A conceptual system with rich connotation is key to improving the performance of knowledge-based artificial intelligence systems. While a conceptual system, which has abundant concepts and rich semantic relationships, and is developable, evolvable, and adaptable to multi-task environments, its actual construction is not only one of the major challenges of knowledge engineering, but also the fundamental goal of research on knowledge and conceptualization. Finding a new method to represent concepts and construct a conceptual system will therefore greatly improve the performance of many intelligent systems. Fortunately the core of human cognition is a system with relatively complete concepts and a mechanism that ensures the establishment and development of the system. The human conceptual system can not be achieved immediately, but rather must develop gradually. Developmental psychology carefully observes the process of concept acquisition in humans at the behavioral level, and along with cognitive psychology has proposed some rough explanations of those observations.
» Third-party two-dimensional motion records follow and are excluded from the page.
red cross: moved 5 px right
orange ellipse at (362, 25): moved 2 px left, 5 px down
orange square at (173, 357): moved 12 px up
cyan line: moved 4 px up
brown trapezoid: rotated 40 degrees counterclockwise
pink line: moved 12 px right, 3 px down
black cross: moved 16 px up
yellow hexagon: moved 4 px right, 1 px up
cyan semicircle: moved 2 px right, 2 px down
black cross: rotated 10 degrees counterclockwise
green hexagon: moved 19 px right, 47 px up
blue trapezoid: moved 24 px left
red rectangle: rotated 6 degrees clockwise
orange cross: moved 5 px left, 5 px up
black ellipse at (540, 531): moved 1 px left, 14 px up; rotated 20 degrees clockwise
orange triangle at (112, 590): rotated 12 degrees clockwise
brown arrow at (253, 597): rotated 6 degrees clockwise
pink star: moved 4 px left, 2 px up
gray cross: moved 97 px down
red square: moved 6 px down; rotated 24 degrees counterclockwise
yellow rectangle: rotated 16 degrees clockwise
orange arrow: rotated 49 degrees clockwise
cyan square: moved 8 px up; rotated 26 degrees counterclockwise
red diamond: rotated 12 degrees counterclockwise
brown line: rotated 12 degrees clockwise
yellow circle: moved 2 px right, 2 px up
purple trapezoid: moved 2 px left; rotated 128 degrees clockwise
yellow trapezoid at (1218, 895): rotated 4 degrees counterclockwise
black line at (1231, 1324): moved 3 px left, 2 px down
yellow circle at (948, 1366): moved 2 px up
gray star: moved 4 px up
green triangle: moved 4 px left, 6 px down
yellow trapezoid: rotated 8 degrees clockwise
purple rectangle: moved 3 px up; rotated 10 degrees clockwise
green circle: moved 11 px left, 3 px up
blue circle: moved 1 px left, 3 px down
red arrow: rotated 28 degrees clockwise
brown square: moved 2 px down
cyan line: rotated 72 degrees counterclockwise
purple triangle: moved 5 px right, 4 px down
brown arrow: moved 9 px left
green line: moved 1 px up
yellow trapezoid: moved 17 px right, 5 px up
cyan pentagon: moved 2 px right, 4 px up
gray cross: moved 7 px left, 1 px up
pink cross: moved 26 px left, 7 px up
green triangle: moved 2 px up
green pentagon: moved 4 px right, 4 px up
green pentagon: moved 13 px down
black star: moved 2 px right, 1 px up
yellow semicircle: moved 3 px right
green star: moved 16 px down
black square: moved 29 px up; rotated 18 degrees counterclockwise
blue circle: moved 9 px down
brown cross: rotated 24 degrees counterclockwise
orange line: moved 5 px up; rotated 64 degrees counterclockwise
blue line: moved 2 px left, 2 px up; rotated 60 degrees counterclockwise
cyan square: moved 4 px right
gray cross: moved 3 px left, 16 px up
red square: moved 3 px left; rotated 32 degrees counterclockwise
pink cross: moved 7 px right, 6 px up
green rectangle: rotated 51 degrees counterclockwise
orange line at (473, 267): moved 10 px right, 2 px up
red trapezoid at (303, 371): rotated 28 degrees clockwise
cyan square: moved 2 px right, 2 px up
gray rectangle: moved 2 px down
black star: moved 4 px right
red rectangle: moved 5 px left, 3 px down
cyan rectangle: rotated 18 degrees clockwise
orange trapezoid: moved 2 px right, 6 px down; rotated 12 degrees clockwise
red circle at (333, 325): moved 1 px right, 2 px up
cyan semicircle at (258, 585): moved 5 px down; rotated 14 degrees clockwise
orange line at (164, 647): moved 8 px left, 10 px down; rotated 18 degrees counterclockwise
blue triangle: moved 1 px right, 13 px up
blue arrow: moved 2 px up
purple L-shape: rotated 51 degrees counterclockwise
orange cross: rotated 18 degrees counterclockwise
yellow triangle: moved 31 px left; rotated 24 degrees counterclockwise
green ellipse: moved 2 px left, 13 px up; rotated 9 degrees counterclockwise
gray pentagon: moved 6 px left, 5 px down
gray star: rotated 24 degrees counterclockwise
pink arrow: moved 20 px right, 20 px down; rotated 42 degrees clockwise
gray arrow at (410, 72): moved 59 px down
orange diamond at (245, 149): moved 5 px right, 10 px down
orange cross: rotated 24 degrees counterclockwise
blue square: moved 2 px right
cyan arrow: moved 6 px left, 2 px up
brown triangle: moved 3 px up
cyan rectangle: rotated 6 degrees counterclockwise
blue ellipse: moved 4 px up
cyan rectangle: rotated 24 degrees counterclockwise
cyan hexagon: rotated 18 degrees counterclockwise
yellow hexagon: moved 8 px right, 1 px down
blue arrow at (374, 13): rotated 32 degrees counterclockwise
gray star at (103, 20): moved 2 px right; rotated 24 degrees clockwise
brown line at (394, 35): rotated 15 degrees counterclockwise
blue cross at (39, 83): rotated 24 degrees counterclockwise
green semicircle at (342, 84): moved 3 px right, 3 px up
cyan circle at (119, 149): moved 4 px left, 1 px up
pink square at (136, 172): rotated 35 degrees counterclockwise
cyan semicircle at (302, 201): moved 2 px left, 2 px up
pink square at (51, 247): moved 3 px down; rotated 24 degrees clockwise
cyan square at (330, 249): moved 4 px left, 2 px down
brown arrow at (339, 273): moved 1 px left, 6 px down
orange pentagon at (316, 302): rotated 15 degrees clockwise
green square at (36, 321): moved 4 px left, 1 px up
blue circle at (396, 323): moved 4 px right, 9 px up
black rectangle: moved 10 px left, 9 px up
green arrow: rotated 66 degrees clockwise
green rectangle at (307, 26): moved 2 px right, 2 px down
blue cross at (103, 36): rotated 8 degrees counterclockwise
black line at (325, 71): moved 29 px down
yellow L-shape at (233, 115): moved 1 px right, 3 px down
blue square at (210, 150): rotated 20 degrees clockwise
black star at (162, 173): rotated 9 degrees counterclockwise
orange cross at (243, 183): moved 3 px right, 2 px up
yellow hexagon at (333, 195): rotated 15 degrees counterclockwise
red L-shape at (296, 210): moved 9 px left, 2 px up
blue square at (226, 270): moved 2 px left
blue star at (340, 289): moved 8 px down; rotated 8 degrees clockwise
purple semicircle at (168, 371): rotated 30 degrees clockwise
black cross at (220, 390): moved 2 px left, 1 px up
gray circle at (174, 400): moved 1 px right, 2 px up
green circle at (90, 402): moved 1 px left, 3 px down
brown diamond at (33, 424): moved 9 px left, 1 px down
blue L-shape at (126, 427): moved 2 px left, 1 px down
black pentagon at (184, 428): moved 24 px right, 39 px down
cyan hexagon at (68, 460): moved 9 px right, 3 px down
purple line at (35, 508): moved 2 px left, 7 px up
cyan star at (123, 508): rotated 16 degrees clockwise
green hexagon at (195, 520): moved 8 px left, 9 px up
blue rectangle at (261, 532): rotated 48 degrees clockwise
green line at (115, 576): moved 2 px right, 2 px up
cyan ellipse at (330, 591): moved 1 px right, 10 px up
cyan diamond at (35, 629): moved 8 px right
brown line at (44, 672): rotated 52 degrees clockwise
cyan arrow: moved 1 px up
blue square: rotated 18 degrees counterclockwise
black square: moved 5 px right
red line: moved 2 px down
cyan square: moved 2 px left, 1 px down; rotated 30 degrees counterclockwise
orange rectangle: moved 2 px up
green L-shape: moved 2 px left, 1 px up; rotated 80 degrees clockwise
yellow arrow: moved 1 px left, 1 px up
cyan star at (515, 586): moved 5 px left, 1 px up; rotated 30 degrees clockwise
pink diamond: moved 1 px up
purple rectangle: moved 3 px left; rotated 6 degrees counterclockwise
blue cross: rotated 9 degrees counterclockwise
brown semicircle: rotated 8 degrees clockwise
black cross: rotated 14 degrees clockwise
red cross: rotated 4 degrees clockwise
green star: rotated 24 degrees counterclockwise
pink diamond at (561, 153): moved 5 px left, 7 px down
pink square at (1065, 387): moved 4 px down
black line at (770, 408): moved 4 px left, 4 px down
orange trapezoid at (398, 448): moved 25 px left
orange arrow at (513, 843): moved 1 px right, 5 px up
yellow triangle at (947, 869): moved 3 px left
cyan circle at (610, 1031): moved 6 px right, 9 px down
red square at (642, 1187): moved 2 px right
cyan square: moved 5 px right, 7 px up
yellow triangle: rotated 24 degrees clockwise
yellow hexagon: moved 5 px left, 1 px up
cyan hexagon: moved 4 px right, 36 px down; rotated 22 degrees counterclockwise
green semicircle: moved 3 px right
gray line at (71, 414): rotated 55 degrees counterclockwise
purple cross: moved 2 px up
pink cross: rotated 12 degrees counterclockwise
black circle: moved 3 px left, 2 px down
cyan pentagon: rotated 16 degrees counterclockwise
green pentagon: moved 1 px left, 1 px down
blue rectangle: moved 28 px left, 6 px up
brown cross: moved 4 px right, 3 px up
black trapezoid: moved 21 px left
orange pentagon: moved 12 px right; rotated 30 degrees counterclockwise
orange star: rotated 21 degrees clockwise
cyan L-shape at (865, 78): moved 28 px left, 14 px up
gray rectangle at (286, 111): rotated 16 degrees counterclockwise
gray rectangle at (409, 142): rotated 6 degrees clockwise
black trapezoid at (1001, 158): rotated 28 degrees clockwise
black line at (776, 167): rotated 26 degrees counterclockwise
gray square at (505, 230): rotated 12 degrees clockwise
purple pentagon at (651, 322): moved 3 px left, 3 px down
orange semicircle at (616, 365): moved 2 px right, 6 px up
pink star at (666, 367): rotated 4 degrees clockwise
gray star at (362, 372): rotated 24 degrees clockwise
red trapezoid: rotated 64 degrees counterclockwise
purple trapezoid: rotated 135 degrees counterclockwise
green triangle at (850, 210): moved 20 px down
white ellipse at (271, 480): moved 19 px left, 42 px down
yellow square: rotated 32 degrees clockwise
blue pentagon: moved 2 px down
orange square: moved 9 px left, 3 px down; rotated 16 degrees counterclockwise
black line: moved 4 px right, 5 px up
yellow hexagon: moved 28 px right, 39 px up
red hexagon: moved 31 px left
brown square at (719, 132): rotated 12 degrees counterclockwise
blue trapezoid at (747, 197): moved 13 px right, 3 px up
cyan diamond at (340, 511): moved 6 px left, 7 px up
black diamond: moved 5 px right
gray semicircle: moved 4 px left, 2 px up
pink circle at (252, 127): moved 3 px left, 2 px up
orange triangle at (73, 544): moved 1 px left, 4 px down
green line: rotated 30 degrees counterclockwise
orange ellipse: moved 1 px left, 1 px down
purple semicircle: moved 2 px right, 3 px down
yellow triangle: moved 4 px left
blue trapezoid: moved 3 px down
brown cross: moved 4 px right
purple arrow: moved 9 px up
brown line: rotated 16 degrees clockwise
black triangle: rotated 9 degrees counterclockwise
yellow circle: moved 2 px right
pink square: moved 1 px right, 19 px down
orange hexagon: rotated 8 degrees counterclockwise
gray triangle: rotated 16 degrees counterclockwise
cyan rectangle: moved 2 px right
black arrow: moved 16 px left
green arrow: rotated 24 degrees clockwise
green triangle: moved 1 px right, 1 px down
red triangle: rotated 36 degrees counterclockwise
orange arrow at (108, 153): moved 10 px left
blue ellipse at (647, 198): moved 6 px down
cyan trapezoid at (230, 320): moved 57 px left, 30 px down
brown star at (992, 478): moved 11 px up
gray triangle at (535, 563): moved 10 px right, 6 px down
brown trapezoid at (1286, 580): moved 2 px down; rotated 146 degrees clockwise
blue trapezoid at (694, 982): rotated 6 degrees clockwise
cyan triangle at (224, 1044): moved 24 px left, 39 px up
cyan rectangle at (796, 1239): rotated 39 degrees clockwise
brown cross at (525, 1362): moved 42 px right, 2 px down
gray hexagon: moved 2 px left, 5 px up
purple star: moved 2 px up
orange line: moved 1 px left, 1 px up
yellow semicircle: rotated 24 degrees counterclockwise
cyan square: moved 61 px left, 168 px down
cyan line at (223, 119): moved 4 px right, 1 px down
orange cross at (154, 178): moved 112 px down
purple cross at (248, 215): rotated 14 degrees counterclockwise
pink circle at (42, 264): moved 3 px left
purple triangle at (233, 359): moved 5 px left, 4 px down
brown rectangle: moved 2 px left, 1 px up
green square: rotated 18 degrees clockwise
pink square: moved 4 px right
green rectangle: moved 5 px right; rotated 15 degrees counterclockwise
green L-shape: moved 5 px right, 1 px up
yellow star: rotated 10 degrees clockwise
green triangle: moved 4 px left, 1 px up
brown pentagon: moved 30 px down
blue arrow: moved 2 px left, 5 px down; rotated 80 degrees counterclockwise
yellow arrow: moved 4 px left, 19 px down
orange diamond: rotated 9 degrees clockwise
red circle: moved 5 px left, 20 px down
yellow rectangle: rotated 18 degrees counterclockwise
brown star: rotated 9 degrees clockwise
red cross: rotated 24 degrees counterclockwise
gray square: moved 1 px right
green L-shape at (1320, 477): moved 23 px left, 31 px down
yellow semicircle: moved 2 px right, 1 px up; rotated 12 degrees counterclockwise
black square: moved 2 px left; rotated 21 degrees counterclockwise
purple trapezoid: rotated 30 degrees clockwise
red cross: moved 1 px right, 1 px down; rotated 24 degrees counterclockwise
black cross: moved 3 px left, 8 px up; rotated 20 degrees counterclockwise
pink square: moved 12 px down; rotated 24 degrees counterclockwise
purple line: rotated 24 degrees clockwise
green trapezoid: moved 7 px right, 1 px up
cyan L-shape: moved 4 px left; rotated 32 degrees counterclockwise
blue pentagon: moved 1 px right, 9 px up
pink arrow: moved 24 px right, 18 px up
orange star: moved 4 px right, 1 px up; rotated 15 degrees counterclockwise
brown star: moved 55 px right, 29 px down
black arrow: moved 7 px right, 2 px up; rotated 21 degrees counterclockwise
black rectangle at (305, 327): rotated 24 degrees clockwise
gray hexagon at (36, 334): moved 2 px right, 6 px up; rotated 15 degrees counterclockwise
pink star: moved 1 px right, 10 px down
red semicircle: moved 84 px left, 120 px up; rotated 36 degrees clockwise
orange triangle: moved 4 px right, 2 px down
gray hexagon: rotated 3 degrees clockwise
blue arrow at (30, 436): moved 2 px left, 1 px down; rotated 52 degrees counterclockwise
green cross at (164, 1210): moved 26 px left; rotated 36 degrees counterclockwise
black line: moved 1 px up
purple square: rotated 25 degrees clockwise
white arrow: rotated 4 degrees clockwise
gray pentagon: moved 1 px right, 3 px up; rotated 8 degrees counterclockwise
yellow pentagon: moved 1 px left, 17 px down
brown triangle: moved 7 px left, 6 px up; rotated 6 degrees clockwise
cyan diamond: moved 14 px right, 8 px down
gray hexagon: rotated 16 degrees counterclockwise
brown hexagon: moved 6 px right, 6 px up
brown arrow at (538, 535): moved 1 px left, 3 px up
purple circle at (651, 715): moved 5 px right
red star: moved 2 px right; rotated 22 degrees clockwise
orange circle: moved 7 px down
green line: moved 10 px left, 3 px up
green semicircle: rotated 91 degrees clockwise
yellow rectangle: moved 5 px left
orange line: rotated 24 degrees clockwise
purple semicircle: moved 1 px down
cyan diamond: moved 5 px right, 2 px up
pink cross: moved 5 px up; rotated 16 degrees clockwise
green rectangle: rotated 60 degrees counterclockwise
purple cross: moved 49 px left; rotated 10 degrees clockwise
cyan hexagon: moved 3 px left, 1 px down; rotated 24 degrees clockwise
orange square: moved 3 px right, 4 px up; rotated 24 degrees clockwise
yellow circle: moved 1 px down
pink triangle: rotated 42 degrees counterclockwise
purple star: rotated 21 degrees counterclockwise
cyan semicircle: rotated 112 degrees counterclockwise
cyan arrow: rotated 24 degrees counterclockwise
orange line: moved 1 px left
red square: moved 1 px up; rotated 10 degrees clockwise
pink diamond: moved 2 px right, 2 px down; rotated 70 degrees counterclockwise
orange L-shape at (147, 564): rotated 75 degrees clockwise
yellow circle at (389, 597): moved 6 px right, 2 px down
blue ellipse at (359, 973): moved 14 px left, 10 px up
However, due to the lack of research in aspects such as representation, systematic models, algorithm details and realization, many of the results of developmental psychology have not been applied directly to the building of artificial conceptual systems. For example, Karmiloff-Smith's Representation Redescription (RR) supposition reflects a concept-acquisition process that re-describes a lower level representation of a concept to a higher one. This paper is inspired by this developmental psychology viewpoint. We use an object-oriented approach to re-explain and materialize RR supposition from the formal semantic perspective, because the OO paradigm is a natural way to describe the outside world, and it also has strict grammar regulations.